Lo primero que hicimos fue invitarlos a almorzar un día de semana para que experimentaran la verdadera visión del restaurante y conocieran un poco más de su historia. Fueron recibidos por nuestro equipo de camareros compuestos por jóvenes que están comenzando su camino en este rubro, pero también por algunos de los miembros del equipo más antiguos del local, que hicieron su experiencia en La Madeleine. Además de comer muy bien, conocieron muchos detalles sobre el restaurante, su pasado y los proyectos para el futuro.

La visita fue muy prodPosicionateuctiva porque el equipo de Posicionate obtuvo nuevas ideas para el diseño nuestro sitio web. Eligieron líneas y colores que iban a llamar la atención de los visitantes y que mostraban el estilo del restaurante y su alma porteña. Asimismo, incorporaron la historia del local en los textos preparados por sus escritores profesionales. En el sitio web de La Madeleine ahora se puede ver el menú típico del restaurante y también los platos innovadores que nuestro chef crea cada mes para los clientes.

Estamos muy contentos con el resultado que obtuvimos gracias a Posicionate: un sitio con todo el encanto de lo tradicional y la fuerzas del presente y el futuro de La Madeline, que capta la atención de los visitantes, que luego se convierten en clientes.

Muebles que representan nuestro estilo

Después de tantos años en el sector gastronómico, sabemos que es muy importante renovarse en todas las áreas del negocio.
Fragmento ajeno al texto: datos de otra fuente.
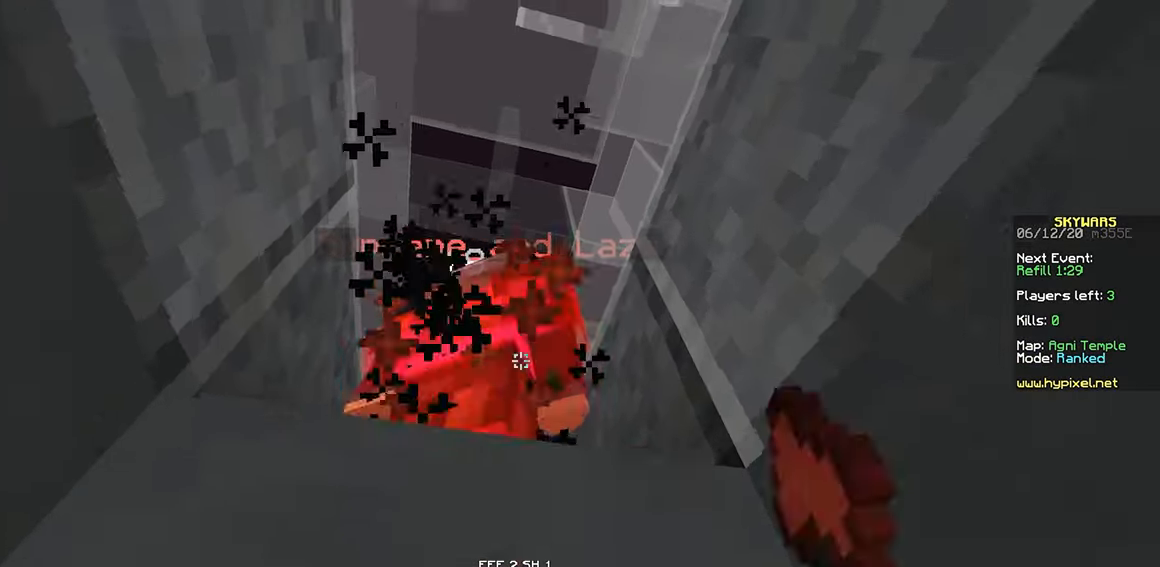
{"keys": ["space"], "mouse": [], "events": [[33, "mouse_left", "up"], [66, "mouse_left", "down"], [333, "mouse_left", "up"], [366, "mouse_left", "down"], [483, "mouse_left", "up"]]}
Desde el menú, en donde prestamos mucha atención a lo que más nos piden o les gusta a los clientes, hasta el diseño de nuestro salón que queremos que sea muy amigable para todos los que transitan por él.

Por eso, en nuestro restaurante La Madeleine, estamos atentos a todo lo que hace la comodidad del cliente y de nuestro equipo de trabajo. Desde el mantenimiento de los artefactos que se utilizan para trabajar, hasta los uniformes de nuestros experimentados camareros, todo se mantiene o se renueva para que estén impecables.

La última renovación que realizamos fueron en los muebles del salón, y esta vez el cambio fue profundo porque elegimos comprar en la tienda online de Muebla. Esta experiencia fue todo un desafío, porque decidimos reformar nuestro estilo tradicional, y lo hicimos quizás un poco más parecido a nuestro menú, que se compone de una variedad de platos muy porteños, pero internacionales también.

Los muebles de Muebla son totalmente diferentes, y decidimos comprarles nuevas mesas y sillas para el salón. Ellos diseñan muebles que no pasan desapercibidos y que siempre generan sensaciones diferentes en los usuarios. Nos encantó la idea de algo innovador. Elegimos online los modelos de las sillas y las mesas y decidimos que algunas iban a ser tapizadas. En el mismo sitio web pudimos elegir las telas y los colores que queríamos para nuestras nuevas sillas.

Estuvimos todo el tiempo en contacto con los diseñadores porque en algunas ocasiones teníamos que hacerles varias preguntas sobre los productos y los materiales para definir exactamente nuestros muebles. Finalmente hicimos nuestro pedido (medidas mediante) y esperamos pacientemente que llegara.

El día que cambiamos los muebles del salón fue todo un evento. Los clientes habituales se dieron cuenta enseguida y quisieron estrenarlos. Realmente le agradecemos a Muebla por poner tanta creatividad y calidad a nuestro servicio. Ahora son nuestra mueblería oficial y esperamos pronto seguir con los cambios.